* _Brief 1_
In the rows of text read from the page pictures below, replace "מנרב" with "מנרב הנדסה" wherever it appears and leave every other line unchanged. Give only those rows, without the picture lines.

(Beginning of Document segment)

# Raw Feeding Spreadsheet



## Tobi (Mar 18, 2011)

This was posted on Dogster quite some time ago, i wasn't able to find it for soooo long, and i found it i did a search here to see if it had been brought to everybody's attention but it does take some guesswork out of some things, it's been updated, and it is extremely helpful. there is a link in the first post in the link i have here and instructions as well. just plug in your dogs stuff etc :biggrin1:

HERE!!!!!


----------



## whiteleo (Sep 7, 2008)

I guess that would work for people who are new to raw feeding but I'm too old school by now, I just through my dogs food by sight and pretty much just keep a good variety of food and not too much bone, organs and fish once a week with eggs and my scoop of kelp and the dogs blood work has all come back great.


----------



## RaisingWolves (Mar 19, 2011)

whiteleo, how do you add kelp and how much? I bought a 3lb tub of it and I'm not sure if I should follow the label instructions.

(End of Document segment)
(Beginning of Records to process)

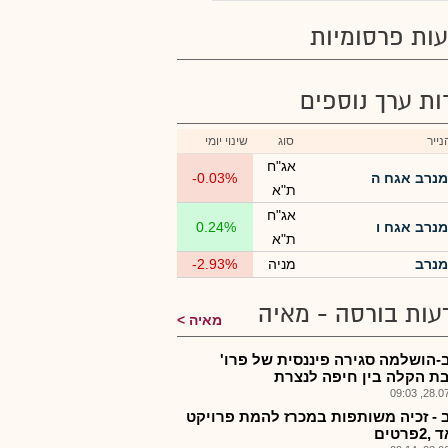
ות פרסומיות
רות ערך נוספים
ייר
סוג
שינוי יומי
אג"ח
מנרב אגח ה
-0.03%
ת"א
אג"ח
מנרב אגח ו
0.24%
ת"א
מנרב
מניה
-2.93%
עות בורסה - מאיה
מאיה
-הושלמה סגירה פיננסית של פרו'
ת הקלה בין חיפה לנצרת
28.07.2
 - זכיה משותפות במכרז להמת פרויקט
פרטים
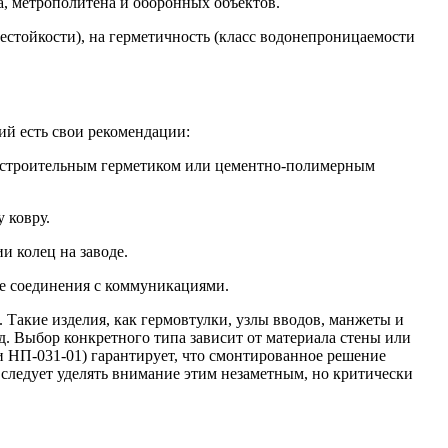
а, метрополитена и оборонных объектов.
естойкости), на герметичность (класс водонепроницаемости
ий есть свои рекомендации:
ся строительным герметиком или цементно-полимерным
 ковру.
 колец на заводе.
ие соединения с коммуникациями.
Такие изделия, как гермовтулки, узлы вводов, манжеты и
д. Выбор конкретного типа зависит от материала стены или
 НП-031-01) гарантирует, что смонтированное решение
следует уделять внимание этим незаметным, но критически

(End of Records to process)

* _Brief 2_
Continue the raw feeding thread from the point where it stops.

* _Task output 1_
ות פרסומיות
רות ערך נוספים
ייר
סוג
שינוי יומי
אג"ח
מנרב הנדסה אגח ה
-0.03%
ת"א
אג"ח
מנרב הנדסה אגח ו
0.24%
ת"א
מנרב הנדסה
מניה
-2.93%
עות בורסה - מאיה
מאיה
-הושלמה סגירה פיננסית של פרו'
ת הקלה בין חיפה לנצרת
28.07.2
 - זכיה משותפות במכרז להמת פרויקט
פרטים
а, метрополитена и оборонных объектов.
естойкости), на герметичность (класс водонепроницаемости
ий есть свои рекомендации:
ся строительным герметиком или цементно-полимерным
 ковру.
 колец на заводе.
ие соединения с коммуникациями.
Такие изделия, как гермовтулки, узлы вводов, манжеты и
д. Выбор конкретного типа зависит от материала стены или
 НП-031-01) гарантирует, что смонтированное решение
следует уделять внимание этим незаметным, но критически

* _Task output 2_
----------



## whiteleo (Sep 7, 2008)

sent you a p.m.


----------



## BrownieM (Aug 30, 2010)

Actually, that spreadsheet was WAY too much for me when I first started out. I needed things simple. But now that it's been about 5 months and I feel more comfortable, I do occasionally look at the spreadsheet just to see A) how a PMR diet really does meet all needs and, B) to double verify my dogs actually are getting all of their nutrients.


----------



## MissusMac (Jan 6, 2011)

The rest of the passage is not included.